This set of scripts can be used to test the advantages of using parallel versions of compression programs on your own dataset.
We have written a bash script to perform the compressions, and a R script to create a graph of the data.
The bash script is called like this :
./compresstest.sh file_to_compress 2>&1 | tee `hostname`_`date +%Y%m%d_%H%M%S`.csv
After it has finished, the data needs to be filtered and formatted for use in the R script, like this:
cat dev1_20141220_095316.csv | grep -E -f matches.grep | grep -v Pavlov | sed ':a;N;$!ba;s/%\n/\t/g' > compressionResults.csv
Then use the R script to generate a graph of the result :
R CMD BATCH --no-save --no-restore "--args compressionResults.csv blah.pdf pdf" compressionResults.R
Most of the programs are part of your Linux distribution, so for e.g. Ubuntu do this :
sudo aptitude install lzop p7zip pbzip2 pigz pixz zip liblz4-tool
TAMP has to be created from source, and added to your PATH.

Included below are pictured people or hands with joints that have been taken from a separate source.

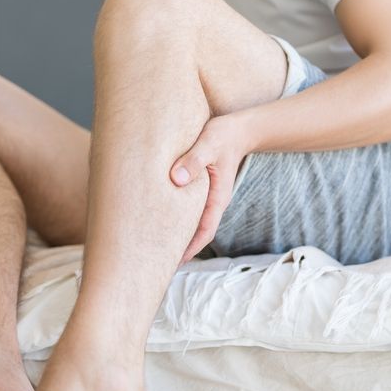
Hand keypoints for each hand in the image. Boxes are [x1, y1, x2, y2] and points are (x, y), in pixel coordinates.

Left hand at [170, 112, 253, 262]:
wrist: (238, 129)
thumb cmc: (224, 135)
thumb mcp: (210, 143)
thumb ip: (194, 159)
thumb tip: (177, 179)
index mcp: (217, 198)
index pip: (205, 231)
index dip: (190, 248)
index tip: (174, 262)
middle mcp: (211, 202)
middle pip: (195, 233)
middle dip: (178, 248)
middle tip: (155, 262)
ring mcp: (205, 197)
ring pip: (189, 222)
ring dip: (174, 234)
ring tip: (151, 246)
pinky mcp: (197, 189)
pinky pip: (185, 209)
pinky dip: (173, 218)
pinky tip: (156, 220)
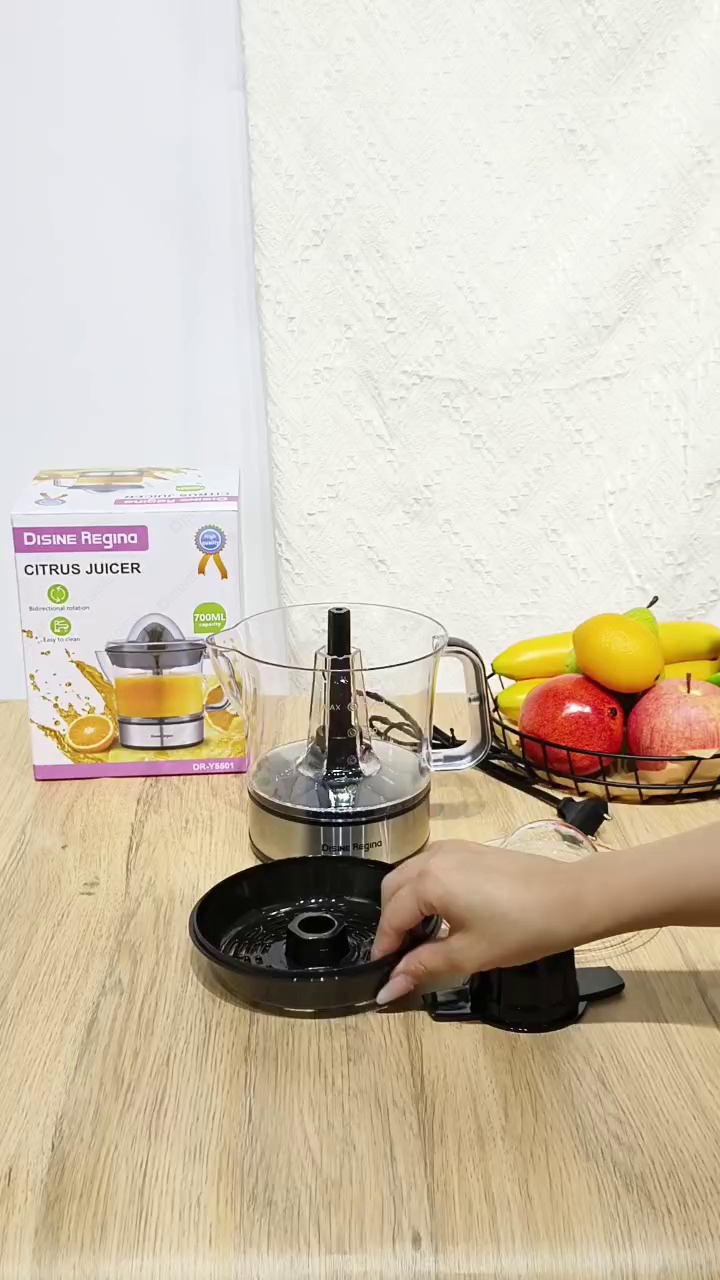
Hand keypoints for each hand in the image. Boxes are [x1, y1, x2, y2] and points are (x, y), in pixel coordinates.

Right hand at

First install the necessary libraries, as TAMP is a 32 bit program:
sudo aptitude install libc6-dev-i386
Then fetch TAMP and QuickLZ 1.41, and build:
wget https://blogs.oracle.com/timc/resource/tamp-2.5-source.zip && \
unzip tamp-2.5-source.zip && cd tamp-2.5 && \
wget http://www.quicklz.com/quicklz141.zip && unzip quicklz141.zip && \
make -f Makefile.linux && \
export PATH=`readlink -f .`:$PATH